Anyone seeking a case study of how a proprietary software company can "embrace and extend" itself into the open source world should stop thinking Microsoft and start thinking Blackboard.
Written by Dana Blankenhorn, Inactive

Anyone seeking a case study of how a proprietary software company can "embrace and extend" itself into the open source world should stop thinking Microsoft and start thinking Blackboard.

(Picture from the University of Alaska. Bonus points if you find a link to Russia from the site.)

Blackboard has a long-running feud with open source, ably chronicled by our own Christopher Dawson. Open source Learning Management Systems (LMSs) like Moodle, Sakai and OLAT have been seeking its market share for five years now.

Part of the solution was to open source tools for use with its proprietary suite. Blackboard may have been overly-aggressive in pushing this as a true open source solution but it wasn't finished yet.

Phase Two involves signing alliances with educators and lining up scaled resources from within the open source ecosystem.

Today's news brings an example.

It's a deal with Northwestern University (Go Wildcats) to integrate its Blackboard Learn platform within Google Apps as a single sign-on. The Building Block itself is open source, Google Apps is based on open source, but here's the imprimatur of a major University (and big customer) linking a proprietary LMS into it.

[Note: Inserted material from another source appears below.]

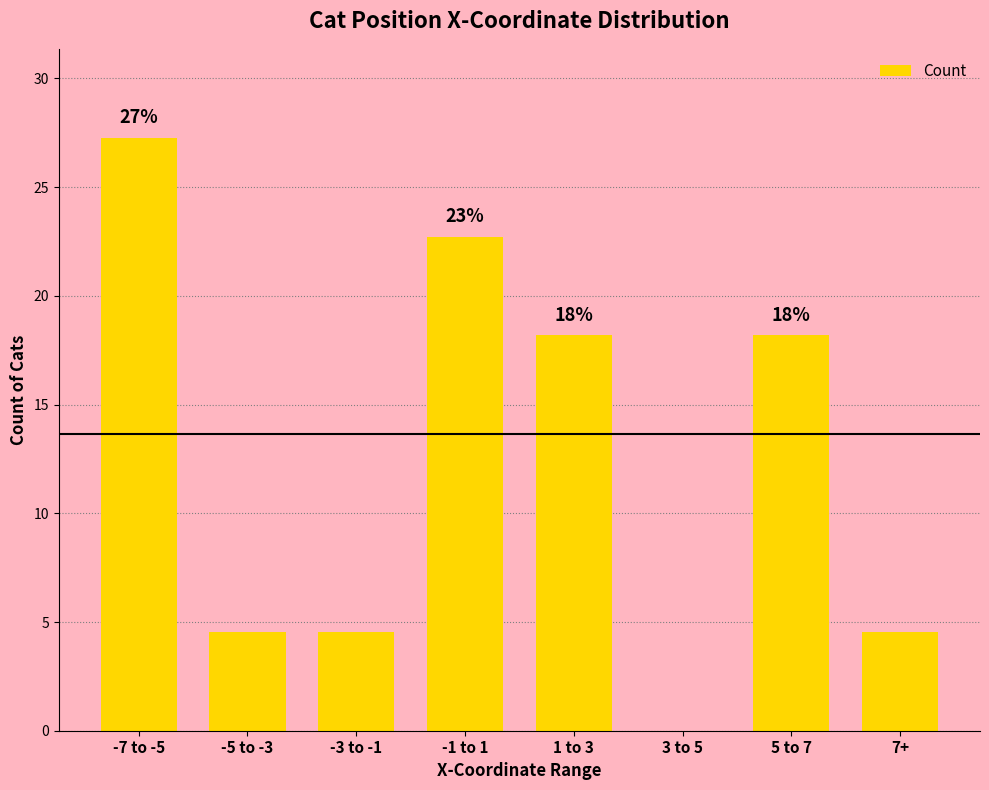

At which category does the chart reach its peak across all series?

-7 to -5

Earlier this year Blackboard signed a deal with Flat World Knowledge, the open source textbook publisher we've written of here, to integrate Flat World textbooks with Blackboard Learn.

Given Blackboard's position as a market leader, and its open source Building Blocks for handling the integration, the move by Flat World is logical and justifiable.

The result, however, is that despite open source a proprietary LMS is more entrenched than ever within its marketplace.